Vor einiger Zeit hat die Feuerwehr das mal im Hof an der Kesselschmiede mit einer Kerze ausprobiert. „Nach zehn Sekunden brannte der Baum lichterloh.”

In solchen Fällen ist nicht nur die weihnachtliche Atmosphäre nicht mehr zu retten, meist ist es für die ganze Wohnung zu spät. „Das geht einfach viel zu schnell”, warnt Sturz. Und wenn man schon echte Kerzen benutzt, dann gilt immer: „Ausmachen, bevor man den Raum verlässt.” Das gilt nicht anders für den Adventskranz mit der großen Kerze, der im Aufenthaltsraum der Wache steht. Es ist die einzige Wachskerze hier, alles andere ist elektrisch und wird ständig kontrolliert.

Besondere Weihnachtstage sieht Toni Sturz auch wegen des Wetters nicht auf seine Jungs zukommen - zumal es ohnehin wieder taut. Bisher jedenfalls hat der Stadtbrandinspektor keine erhöhte Unfallhäufigkeit festgestellt, trotz Schnee und Eis.

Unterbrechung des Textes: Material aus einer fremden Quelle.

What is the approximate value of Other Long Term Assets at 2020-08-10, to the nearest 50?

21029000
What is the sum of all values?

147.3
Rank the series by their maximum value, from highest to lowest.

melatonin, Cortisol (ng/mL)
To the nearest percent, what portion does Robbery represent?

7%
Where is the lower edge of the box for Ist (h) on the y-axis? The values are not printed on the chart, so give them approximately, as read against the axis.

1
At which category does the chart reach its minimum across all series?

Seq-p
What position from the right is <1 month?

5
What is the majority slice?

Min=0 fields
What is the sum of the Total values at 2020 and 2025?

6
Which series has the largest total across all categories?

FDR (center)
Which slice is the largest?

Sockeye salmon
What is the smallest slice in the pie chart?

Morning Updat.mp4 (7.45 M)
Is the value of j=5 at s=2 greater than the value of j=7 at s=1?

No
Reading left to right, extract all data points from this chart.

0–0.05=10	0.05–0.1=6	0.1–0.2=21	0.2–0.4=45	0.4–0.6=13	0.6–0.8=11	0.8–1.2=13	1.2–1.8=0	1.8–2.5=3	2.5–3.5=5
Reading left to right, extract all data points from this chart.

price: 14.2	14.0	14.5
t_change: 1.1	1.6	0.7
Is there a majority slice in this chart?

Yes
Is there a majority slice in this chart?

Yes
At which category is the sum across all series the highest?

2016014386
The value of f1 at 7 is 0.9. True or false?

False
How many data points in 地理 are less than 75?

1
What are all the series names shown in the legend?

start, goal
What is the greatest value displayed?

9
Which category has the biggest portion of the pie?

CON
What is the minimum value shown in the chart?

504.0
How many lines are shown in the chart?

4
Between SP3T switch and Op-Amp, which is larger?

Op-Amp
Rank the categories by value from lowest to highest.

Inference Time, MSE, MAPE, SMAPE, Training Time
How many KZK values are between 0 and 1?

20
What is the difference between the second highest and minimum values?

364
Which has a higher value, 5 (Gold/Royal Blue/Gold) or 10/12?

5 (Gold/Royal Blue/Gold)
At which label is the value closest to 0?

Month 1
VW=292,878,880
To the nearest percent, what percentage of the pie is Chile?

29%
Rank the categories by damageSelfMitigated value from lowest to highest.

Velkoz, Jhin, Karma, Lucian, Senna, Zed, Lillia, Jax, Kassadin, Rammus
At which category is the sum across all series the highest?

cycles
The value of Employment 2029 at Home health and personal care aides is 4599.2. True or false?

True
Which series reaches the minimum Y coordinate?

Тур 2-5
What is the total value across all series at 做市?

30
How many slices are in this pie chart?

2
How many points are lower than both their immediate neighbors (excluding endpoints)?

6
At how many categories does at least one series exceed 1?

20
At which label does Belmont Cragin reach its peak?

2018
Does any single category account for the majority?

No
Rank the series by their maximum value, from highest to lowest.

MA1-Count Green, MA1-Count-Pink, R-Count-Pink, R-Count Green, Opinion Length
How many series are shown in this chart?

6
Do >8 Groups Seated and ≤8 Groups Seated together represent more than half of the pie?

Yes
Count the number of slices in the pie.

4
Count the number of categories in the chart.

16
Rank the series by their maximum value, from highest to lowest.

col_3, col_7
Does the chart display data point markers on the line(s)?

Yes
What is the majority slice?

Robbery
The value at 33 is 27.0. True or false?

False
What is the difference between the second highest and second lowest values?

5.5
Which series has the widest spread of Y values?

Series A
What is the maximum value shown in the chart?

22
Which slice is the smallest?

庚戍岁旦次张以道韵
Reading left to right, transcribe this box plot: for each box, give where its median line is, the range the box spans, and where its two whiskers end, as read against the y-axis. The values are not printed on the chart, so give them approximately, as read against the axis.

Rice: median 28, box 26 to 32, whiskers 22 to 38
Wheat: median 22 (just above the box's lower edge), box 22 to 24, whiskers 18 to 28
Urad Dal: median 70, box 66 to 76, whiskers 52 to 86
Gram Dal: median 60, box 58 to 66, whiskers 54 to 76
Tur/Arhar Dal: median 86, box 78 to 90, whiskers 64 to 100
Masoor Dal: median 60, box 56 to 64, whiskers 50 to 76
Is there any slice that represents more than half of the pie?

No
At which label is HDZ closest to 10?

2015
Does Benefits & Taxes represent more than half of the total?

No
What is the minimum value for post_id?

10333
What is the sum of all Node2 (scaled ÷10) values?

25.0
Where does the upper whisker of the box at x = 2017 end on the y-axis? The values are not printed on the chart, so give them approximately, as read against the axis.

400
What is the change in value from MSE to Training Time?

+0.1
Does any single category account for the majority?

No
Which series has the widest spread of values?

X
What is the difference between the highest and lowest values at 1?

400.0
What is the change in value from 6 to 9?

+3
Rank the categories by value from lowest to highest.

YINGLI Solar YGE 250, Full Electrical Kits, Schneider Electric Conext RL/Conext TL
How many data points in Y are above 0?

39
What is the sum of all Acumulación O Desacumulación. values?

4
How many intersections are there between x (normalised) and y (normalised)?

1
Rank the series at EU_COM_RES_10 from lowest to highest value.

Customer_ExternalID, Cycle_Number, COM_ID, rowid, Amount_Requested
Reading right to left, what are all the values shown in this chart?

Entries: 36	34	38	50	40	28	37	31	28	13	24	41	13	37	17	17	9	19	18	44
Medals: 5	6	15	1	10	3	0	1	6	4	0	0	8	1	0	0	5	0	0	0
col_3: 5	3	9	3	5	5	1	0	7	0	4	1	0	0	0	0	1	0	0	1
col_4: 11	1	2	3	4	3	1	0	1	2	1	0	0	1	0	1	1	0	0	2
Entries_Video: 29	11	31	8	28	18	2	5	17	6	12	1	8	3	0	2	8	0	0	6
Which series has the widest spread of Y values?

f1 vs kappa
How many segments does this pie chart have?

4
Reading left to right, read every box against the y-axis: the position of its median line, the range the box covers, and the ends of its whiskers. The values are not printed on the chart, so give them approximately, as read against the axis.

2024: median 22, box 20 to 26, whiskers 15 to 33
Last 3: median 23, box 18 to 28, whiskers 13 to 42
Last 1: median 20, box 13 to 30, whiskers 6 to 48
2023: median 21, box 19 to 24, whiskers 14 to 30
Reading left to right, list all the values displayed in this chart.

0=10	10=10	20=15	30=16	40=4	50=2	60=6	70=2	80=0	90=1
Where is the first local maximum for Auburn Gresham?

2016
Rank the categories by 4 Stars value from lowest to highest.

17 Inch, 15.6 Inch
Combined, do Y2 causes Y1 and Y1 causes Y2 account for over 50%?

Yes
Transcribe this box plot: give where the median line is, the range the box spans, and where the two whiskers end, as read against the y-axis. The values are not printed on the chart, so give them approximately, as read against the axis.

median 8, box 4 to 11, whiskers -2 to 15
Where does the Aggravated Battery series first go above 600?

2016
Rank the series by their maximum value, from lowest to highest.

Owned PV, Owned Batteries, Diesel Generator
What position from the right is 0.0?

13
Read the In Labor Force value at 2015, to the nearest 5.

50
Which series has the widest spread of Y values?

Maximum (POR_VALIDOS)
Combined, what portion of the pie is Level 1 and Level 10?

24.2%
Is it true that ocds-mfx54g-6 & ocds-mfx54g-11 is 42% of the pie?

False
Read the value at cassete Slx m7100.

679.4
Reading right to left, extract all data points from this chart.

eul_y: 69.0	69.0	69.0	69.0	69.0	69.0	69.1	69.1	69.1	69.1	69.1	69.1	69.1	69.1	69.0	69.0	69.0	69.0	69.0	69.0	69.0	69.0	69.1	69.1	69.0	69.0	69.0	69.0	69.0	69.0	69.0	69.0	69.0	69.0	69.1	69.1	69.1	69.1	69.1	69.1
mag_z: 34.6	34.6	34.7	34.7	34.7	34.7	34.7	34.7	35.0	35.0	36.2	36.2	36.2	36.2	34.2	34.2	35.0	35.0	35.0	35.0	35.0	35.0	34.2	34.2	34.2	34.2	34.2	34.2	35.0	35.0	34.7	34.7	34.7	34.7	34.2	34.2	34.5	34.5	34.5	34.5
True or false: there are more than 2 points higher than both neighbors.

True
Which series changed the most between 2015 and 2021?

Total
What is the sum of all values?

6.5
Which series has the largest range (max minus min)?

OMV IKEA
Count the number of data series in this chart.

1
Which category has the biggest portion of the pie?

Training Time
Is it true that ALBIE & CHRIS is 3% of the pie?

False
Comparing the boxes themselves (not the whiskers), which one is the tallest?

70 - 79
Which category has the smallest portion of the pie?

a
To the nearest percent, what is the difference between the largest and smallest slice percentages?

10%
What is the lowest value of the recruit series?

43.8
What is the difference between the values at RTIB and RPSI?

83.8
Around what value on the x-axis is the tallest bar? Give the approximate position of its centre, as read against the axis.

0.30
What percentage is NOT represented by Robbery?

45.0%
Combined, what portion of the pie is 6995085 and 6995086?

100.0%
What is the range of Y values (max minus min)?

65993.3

Die Schneeketten bleiben erstmal drauf

Auf solche Witterungsverhältnisse ist die Feuerwehr - im Gegensatz zu den meisten Privatautofahrern - schon seit dem Herbst gut vorbereitet. Da haben die Wehrleute Montageringe auf die Felgen an den Antriebsachsen aller Fahrzeuge gesetzt. Damit lässt sich auch ein großes Fahrzeug innerhalb von fünf Minuten mit Schneeketten ausstatten.

Angesichts von Straßen mit Steigungen von bis zu 17 Prozent ist das auch nötig. „Die Ketten, die wir im Moment auf den Fahrzeugen haben, bleiben auch dran”, erklärt Sturz, auch wenn das einen höheren Verschleiß bedeute. Von den beiden Rettungswagen fährt derzeit einer mit, der andere ohne Ketten. „Irgendwo stecken zu bleiben können wir uns nicht erlauben.”

Auf knapp über 1000 Einsätze kommt die Feuerwehr in diesem Jahr. Bleibt zu hoffen, dass diese Zahl an Weihnachten nicht deutlich erhöht wird. Damit die neun Wehrleute im Dienst an Heiligabend ihr aufwändiges Festmahl auch genießen können. Es gibt Zwiebelbraten, den der Vater eines Diensthabenden macht.

Es wird sicher ein friedliches Essen. Nur über die Beilagen sind sich die Kollegen noch nicht ganz einig, hört man.